Netflix's 'Burning Sands' is a tale of brotherhood and the dangers of black frat hazing


On March 10, Netflix will be releasing Burning Sands, a new original movie directed by Gerard McMurray, who is making his feature film debut after serving as an associate producer on Ryan Coogler's Fruitvale StationBurning Sands features a stellar ensemble led by American Crime's Trevor Jackson, and is a powerful, intense and, at times, disturbing look into the fraternity culture at historically black colleges and universities. 

Burning Sands takes place during the Lambda Lambda Phi fraternity's "hell week," culminating in "hell night," the last hurdle for the pledges at the fictional Frederick Douglass University. Throughout Burning Sands, we see the pledges lean on each other during increasingly stressful times, doing everything they can not to "drop'" from the line. 

Jackson plays Zurich, the central protagonist, who has to juggle his relationships, schoolwork and responsibilities as a fraternity pledge, all while seemingly attempting to discover his own reasons for wanting to join Lambda Lambda Phi. He at one point is unable to answer that simple question when confronted by a big brother.


Academy Award-nominated Alfre Woodard portrays Professor Hughes, a character who more than once tries to hand Zurich a life-line, at one point quoting Frederick Douglass, stating, "it is easier to build strong children than to repair broken men." And this is a theme, in particular, that runs deep throughout the film. 

The first trailer for Burning Sands dropped last month, and reactions have thus far been split, with some fearing that the film targets black fraternities. And while much of the film does highlight illegal hazing in fraternities, Burning Sands is so much more than that, and director McMurray hopes that audiences wait until after they see the film to judge it. 

McMurray told Mic that Burning Sands "was not meant to be a national outcry," stating that the story is "merely a tale about brotherhood and also the complicated path to manhood for black men." As for Burning Sands' commentary on black fraternities, the director explains that "the film is not an indictment of the culture, but only a brief introduction to it."

What Burning Sands is at its core, though, is a tale of brotherhood, family and unity — themes that drew Jackson to the lead role of Zurich. Jackson told Mic that he wanted be a part of this film to highlight the "unity between black men." 

"A lot of black men have a hard time showing affection and love to one another," Jackson elaborated. "I think this film really shows the importance of unity and togetherness." Of course, the actor was also drawn to McMurray "and his passion for the project," as well as seeing the film as "a great opportunity acting-wise to grow and learn."


One of those learning opportunities for the star came in the form of sharing scenes with Woodard, who most recently appeared in two Netflix original series, Luke Cage and A Series of Unfortunate Events. "It was an honor [working with Woodard]," Jackson explained. "She is a beautiful spirit and so encouraging and kind." 

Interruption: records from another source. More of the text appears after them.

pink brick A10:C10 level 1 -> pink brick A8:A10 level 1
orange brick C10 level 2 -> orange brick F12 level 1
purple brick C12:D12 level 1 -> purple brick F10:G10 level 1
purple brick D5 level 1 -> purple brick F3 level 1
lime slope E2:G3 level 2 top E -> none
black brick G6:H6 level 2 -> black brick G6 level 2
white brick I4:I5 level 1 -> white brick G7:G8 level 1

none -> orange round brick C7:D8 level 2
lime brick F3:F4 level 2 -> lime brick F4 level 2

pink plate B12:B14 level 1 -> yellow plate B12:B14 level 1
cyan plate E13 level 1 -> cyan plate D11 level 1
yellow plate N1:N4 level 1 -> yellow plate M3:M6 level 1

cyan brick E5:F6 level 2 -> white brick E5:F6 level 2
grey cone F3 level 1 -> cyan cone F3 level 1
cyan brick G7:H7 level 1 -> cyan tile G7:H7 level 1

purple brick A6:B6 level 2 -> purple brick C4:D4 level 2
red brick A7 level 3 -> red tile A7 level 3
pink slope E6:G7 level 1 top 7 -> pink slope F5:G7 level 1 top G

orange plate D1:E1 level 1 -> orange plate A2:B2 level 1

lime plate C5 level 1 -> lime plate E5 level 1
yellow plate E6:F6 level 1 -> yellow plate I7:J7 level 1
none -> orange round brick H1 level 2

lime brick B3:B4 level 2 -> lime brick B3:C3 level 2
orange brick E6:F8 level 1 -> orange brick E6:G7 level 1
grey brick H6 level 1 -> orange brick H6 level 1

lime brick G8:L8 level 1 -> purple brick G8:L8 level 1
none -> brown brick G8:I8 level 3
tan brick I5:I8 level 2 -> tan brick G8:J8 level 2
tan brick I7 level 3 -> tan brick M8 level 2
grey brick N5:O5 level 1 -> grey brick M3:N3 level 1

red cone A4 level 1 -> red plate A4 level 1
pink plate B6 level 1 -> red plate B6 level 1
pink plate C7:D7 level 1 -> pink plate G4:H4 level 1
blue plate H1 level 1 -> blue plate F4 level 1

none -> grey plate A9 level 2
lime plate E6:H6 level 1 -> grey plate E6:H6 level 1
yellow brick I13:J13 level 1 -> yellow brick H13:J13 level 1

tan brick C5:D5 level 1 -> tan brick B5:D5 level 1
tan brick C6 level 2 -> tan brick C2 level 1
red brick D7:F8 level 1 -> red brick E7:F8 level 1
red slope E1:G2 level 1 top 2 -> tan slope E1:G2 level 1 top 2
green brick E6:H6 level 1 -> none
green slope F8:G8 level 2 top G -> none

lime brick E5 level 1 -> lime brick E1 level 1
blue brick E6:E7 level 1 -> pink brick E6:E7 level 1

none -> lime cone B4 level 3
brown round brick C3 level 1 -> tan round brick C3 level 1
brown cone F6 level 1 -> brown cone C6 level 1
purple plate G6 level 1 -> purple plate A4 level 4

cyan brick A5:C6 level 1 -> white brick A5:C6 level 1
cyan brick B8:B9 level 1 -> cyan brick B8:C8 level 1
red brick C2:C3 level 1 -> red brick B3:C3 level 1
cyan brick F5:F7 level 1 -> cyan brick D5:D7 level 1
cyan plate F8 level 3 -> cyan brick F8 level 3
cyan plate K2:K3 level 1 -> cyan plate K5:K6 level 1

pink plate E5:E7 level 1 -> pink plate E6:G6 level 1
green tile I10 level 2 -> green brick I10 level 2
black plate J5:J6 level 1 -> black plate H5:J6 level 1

Jackson stated further that "it is amazing to meet someone that you looked up to and have wanted to work with," commenting that "it is easy to act when you're acting with someone like that."

Jackson is hoping that his performance, and growth in Burning Sands, leads him to tackle even more diverse roles going forward. "I want to continue to unravel myself and experience different parts of myself to be able to tap into different characters," he explained. "I love film; I love watching movies; I love great actors. I love seeing someone transform on screen."


"That is something I'm working towards," he said. "I want to go after roles that are not myself. I like meaty, juicy roles that I can really dive into. I just want to do great work. Work that provokes thought and helps shape the world as well." And Jackson does hope that he gets a chance to work with McMurray again, explaining that "the synergy was there."

As for McMurray, while he is looking forward to the future and the opportunities "to do all kinds of stories," right now he is focused on Burning Sands. He hopes that audiences can enjoy the film for what it is, stating that he wants viewers to be "free-thinkers." 

McMurray explains that Burning Sands was shot in just 18 days, with the film's climax being filmed in just four hours under difficult circumstances. So, when McMurray does move onto a new project, he hopes his "next step is definitely to do a bigger film—more than 18 days." But for Burning Sands, his wish is for audiences see that it is a film that goes "much deeper [than hate]," because what the movie is really about is "family" and "brotherhood."

Burning Sands will be released Friday, March 10 on Netflix.